- _What is required_
Give everything in the records below as a numbered list, from the line containing "family: Roccellaceae" down to the line containing "genus: Heliconia". Include both of those lines and leave out any blank lines.

- _Provided data_
━━━

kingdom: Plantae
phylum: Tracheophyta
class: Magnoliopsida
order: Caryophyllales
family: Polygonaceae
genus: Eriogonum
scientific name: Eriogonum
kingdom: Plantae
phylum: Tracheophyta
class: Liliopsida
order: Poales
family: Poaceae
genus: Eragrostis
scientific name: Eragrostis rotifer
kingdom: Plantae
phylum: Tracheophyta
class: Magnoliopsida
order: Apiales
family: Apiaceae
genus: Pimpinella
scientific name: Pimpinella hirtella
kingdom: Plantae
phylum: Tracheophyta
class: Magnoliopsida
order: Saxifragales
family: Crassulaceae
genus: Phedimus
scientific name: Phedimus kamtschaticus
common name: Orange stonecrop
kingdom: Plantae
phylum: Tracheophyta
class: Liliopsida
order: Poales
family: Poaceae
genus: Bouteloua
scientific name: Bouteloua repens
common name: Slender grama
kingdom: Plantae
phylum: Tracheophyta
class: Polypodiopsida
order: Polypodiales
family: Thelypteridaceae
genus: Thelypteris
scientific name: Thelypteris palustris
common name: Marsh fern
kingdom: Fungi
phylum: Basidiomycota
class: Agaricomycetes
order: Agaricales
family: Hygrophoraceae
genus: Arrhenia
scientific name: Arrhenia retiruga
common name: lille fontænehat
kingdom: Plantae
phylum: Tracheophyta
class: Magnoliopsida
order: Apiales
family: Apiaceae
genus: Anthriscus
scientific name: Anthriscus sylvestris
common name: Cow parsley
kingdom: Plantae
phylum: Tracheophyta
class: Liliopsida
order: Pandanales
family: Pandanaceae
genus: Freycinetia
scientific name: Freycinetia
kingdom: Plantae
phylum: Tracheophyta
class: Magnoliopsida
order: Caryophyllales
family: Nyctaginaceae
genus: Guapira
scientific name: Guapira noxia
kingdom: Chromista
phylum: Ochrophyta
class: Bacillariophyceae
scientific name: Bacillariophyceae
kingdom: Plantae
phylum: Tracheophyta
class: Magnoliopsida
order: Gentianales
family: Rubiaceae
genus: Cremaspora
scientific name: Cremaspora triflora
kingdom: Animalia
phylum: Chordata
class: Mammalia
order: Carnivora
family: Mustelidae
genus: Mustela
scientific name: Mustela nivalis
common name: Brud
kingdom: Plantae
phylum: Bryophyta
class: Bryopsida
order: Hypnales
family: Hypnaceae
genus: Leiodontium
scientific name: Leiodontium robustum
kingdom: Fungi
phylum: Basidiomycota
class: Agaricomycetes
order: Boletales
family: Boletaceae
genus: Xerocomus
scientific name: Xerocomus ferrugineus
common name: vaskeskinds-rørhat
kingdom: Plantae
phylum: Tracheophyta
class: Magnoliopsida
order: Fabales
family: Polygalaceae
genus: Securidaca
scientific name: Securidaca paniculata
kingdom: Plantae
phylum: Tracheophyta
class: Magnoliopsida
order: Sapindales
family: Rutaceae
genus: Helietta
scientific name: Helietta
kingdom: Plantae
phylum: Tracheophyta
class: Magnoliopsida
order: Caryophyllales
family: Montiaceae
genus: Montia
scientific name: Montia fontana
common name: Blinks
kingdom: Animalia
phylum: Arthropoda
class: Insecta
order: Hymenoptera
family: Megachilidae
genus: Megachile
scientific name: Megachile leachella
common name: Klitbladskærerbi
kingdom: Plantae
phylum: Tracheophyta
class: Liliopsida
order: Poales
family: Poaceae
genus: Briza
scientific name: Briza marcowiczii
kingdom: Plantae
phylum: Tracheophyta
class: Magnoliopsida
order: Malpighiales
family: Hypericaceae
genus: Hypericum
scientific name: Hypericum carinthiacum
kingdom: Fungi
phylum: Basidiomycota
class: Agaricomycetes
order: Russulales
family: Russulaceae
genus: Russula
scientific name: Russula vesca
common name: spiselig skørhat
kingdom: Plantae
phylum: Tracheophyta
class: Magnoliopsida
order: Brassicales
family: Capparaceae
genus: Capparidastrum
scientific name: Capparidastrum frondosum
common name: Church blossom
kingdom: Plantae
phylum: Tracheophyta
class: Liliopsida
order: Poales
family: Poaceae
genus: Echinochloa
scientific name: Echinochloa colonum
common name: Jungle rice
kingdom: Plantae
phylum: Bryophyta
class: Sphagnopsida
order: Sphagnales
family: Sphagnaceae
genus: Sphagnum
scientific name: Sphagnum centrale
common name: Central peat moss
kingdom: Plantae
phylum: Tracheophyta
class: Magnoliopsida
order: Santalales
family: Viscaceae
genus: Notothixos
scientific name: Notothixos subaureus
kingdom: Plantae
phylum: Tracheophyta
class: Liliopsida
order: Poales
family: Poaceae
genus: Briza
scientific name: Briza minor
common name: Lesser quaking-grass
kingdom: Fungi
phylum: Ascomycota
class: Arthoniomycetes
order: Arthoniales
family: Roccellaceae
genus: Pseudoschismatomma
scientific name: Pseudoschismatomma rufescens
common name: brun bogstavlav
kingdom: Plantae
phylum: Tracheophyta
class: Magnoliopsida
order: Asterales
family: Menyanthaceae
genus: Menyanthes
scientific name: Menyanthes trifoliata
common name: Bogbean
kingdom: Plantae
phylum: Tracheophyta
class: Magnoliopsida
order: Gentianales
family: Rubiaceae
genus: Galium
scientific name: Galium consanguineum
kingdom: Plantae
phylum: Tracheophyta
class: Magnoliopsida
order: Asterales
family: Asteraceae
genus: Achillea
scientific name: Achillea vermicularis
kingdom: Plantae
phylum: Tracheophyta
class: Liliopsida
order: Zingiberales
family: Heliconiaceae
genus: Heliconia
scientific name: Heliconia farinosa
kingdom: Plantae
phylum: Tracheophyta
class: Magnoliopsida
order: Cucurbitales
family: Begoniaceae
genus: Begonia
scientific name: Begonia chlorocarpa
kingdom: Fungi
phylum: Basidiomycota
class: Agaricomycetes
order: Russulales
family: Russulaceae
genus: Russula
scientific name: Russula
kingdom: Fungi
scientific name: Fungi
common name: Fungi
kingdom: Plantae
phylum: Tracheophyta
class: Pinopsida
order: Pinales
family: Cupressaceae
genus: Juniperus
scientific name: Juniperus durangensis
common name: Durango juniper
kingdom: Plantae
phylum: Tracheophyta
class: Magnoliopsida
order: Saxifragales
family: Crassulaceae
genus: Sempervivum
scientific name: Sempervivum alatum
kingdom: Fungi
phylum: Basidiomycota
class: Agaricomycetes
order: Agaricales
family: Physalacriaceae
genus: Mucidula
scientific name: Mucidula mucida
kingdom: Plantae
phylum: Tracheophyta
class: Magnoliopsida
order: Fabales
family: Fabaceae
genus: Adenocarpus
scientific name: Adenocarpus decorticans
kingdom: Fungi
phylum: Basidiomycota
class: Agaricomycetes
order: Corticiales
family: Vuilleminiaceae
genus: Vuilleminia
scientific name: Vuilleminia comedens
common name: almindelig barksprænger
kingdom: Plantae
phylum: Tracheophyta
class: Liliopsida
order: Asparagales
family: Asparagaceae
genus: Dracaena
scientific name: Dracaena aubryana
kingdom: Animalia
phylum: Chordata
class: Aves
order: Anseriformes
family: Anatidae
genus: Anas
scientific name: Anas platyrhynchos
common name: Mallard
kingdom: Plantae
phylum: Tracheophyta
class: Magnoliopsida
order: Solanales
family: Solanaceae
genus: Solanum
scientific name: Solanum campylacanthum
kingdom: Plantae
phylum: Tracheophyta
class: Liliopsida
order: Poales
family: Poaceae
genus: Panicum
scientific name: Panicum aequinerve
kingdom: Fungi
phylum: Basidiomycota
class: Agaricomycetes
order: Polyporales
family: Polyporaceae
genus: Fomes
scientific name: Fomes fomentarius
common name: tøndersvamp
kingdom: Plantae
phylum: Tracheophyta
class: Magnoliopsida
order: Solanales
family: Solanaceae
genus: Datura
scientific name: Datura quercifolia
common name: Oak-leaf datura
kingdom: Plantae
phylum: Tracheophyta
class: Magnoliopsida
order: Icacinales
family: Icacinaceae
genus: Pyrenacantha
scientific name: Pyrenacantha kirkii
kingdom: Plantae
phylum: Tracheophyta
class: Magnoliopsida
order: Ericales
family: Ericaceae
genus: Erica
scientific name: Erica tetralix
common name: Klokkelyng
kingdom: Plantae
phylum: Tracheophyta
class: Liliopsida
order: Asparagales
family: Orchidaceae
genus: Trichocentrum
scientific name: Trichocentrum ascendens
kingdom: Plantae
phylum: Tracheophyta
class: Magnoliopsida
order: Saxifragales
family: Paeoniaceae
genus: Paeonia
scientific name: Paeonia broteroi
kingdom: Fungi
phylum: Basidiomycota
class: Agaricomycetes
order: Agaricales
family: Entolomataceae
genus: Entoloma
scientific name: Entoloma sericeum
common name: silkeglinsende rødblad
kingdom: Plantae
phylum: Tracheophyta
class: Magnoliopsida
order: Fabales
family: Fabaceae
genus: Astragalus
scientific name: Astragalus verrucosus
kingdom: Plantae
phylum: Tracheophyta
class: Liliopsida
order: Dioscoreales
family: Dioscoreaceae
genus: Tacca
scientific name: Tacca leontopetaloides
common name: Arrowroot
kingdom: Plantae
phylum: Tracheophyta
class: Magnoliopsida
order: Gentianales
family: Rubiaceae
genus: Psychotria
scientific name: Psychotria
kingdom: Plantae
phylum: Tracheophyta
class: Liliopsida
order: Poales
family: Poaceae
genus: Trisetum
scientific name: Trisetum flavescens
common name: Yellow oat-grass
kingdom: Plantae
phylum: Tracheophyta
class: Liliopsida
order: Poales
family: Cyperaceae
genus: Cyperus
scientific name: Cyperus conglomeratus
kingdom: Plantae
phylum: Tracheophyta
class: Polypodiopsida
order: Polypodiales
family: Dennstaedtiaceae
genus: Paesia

━━━

- _Complete output_
1. family: Roccellaceae
2. genus: Pseudoschismatomma
3. scientific name: Pseudoschismatomma rufescens
4. common name: brun bogstavlav
5. kingdom: Plantae
6. phylum: Tracheophyta
7. class: Magnoliopsida
8. order: Asterales
9. family: Menyanthaceae
10. genus: Menyanthes
11. scientific name: Menyanthes trifoliata
12. common name: Bogbean
13. kingdom: Plantae
14. phylum: Tracheophyta
15. class: Magnoliopsida
16. order: Gentianales
17. family: Rubiaceae
18. genus: Galium
19. scientific name: Galium consanguineum
20. kingdom: Plantae
21. phylum: Tracheophyta
22. class: Magnoliopsida
23. order: Asterales
24. family: Asteraceae
25. genus: Achillea
26. scientific name: Achillea vermicularis
27. kingdom: Plantae
28. phylum: Tracheophyta
29. class: Liliopsida
30. order: Zingiberales
31. family: Heliconiaceae
32. genus: Heliconia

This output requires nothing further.